Layout dataset entries
++++++++
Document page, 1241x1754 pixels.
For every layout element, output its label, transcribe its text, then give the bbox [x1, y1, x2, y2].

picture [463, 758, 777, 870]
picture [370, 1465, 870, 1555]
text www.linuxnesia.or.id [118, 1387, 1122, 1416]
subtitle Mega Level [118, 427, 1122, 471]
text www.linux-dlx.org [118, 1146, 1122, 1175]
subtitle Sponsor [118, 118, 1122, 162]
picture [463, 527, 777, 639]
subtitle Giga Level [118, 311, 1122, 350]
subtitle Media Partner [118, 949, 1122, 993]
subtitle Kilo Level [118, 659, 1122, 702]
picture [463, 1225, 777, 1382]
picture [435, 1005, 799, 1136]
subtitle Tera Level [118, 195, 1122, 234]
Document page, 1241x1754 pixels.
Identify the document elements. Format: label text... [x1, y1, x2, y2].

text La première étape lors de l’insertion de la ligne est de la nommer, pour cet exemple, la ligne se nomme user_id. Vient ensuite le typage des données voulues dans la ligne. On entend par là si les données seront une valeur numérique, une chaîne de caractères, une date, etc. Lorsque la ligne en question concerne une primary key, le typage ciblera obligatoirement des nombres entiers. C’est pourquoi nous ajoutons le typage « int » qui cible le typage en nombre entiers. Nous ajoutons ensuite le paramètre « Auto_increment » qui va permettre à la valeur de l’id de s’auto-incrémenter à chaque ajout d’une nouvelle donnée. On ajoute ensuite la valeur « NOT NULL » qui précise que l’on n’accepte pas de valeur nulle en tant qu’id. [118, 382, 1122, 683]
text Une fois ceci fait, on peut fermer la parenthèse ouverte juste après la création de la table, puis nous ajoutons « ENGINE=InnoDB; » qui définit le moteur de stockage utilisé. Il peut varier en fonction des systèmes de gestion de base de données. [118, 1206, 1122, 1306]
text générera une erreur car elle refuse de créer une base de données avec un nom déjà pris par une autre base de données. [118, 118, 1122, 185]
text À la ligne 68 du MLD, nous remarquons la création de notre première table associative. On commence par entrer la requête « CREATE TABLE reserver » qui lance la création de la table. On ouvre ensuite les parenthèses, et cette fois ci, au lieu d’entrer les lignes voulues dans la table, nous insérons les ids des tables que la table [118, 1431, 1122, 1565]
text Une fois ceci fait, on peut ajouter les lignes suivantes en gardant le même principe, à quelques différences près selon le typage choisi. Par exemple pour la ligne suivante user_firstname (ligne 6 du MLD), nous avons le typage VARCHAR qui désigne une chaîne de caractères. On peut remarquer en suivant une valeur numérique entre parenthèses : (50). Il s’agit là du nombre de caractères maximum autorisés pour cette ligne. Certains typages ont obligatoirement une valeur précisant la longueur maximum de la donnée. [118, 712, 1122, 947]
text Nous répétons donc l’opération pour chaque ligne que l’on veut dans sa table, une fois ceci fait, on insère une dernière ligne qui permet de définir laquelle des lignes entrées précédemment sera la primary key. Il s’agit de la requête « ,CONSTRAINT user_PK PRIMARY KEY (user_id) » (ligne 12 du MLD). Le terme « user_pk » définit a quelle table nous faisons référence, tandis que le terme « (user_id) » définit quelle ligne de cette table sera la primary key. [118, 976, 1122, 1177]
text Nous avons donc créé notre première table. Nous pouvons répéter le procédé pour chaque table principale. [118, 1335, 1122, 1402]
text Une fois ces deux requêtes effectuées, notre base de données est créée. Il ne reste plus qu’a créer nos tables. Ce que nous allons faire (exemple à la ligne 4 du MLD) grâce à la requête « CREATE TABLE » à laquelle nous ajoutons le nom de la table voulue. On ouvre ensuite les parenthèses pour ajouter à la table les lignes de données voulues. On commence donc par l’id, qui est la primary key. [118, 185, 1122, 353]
++++++++
** Exercise requirements **
Copy out every line of the material above word for word, with nothing changed.

** Exercise response **
Document page, 1241x1754 pixels.
For every layout element, output its label, transcribe its text, then give the bbox [x1, y1, x2, y2].

picture [463, 758, 777, 870]
picture [370, 1465, 870, 1555]
text www.linuxnesia.or.id [118, 1387, 1122, 1416]
subtitle Mega Level [118, 427, 1122, 471]
text www.linux-dlx.org [118, 1146, 1122, 1175]
subtitle Sponsor [118, 118, 1122, 162]
picture [463, 527, 777, 639]
subtitle Giga Level [118, 311, 1122, 350]
subtitle Media Partner [118, 949, 1122, 993]
subtitle Kilo Level [118, 659, 1122, 702]
picture [463, 1225, 777, 1382]
picture [435, 1005, 799, 1136]
subtitle Tera Level [118, 195, 1122, 234]
Document page, 1241x1754 pixels.
Identify the document elements. Format: label text... [x1, y1, x2, y2].

text La première étape lors de l’insertion de la ligne est de la nommer, pour cet exemple, la ligne se nomme user_id. Vient ensuite le typage des données voulues dans la ligne. On entend par là si les données seront une valeur numérique, une chaîne de caractères, une date, etc. Lorsque la ligne en question concerne une primary key, le typage ciblera obligatoirement des nombres entiers. C’est pourquoi nous ajoutons le typage « int » qui cible le typage en nombre entiers. Nous ajoutons ensuite le paramètre « Auto_increment » qui va permettre à la valeur de l’id de s’auto-incrémenter à chaque ajout d’une nouvelle donnée. On ajoute ensuite la valeur « NOT NULL » qui précise que l’on n’accepte pas de valeur nulle en tant qu’id. [118, 382, 1122, 683]
text Une fois ceci fait, on peut fermer la parenthèse ouverte juste après la création de la table, puis nous ajoutons « ENGINE=InnoDB; » qui définit le moteur de stockage utilisé. Il peut varier en fonction des systèmes de gestion de base de données. [118, 1206, 1122, 1306]
text générera une erreur car elle refuse de créer une base de données avec un nom déjà pris par une autre base de données. [118, 118, 1122, 185]
text À la ligne 68 du MLD, nous remarquons la création de notre première table associative. On commence par entrer la requête « CREATE TABLE reserver » qui lance la création de la table. On ouvre ensuite les parenthèses, et cette fois ci, au lieu d’entrer les lignes voulues dans la table, nous insérons les ids des tables que la table [118, 1431, 1122, 1565]
text Une fois ceci fait, on peut ajouter les lignes suivantes en gardant le même principe, à quelques différences près selon le typage choisi. Par exemple pour la ligne suivante user_firstname (ligne 6 du MLD), nous avons le typage VARCHAR qui désigne une chaîne de caractères. On peut remarquer en suivant une valeur numérique entre parenthèses : (50). Il s’agit là du nombre de caractères maximum autorisés pour cette ligne. Certains typages ont obligatoirement une valeur précisant la longueur maximum de la donnée. [118, 712, 1122, 947]
text Nous répétons donc l’opération pour chaque ligne que l’on veut dans sa table, une fois ceci fait, on insère une dernière ligne qui permet de définir laquelle des lignes entrées précédemment sera la primary key. Il s’agit de la requête « ,CONSTRAINT user_PK PRIMARY KEY (user_id) » (ligne 12 du MLD). Le terme « user_pk » définit a quelle table nous faisons référence, tandis que le terme « (user_id) » définit quelle ligne de cette table sera la primary key. [118, 976, 1122, 1177]
text Nous avons donc créé notre première table. Nous pouvons répéter le procédé pour chaque table principale. [118, 1335, 1122, 1402]
text Une fois ces deux requêtes effectuées, notre base de données est créée. Il ne reste plus qu’a créer nos tables. Ce que nous allons faire (exemple à la ligne 4 du MLD) grâce à la requête « CREATE TABLE » à laquelle nous ajoutons le nom de la table voulue. On ouvre ensuite les parenthèses pour ajouter à la table les lignes de données voulues. On commence donc par l’id, qui est la primary key. [118, 185, 1122, 353]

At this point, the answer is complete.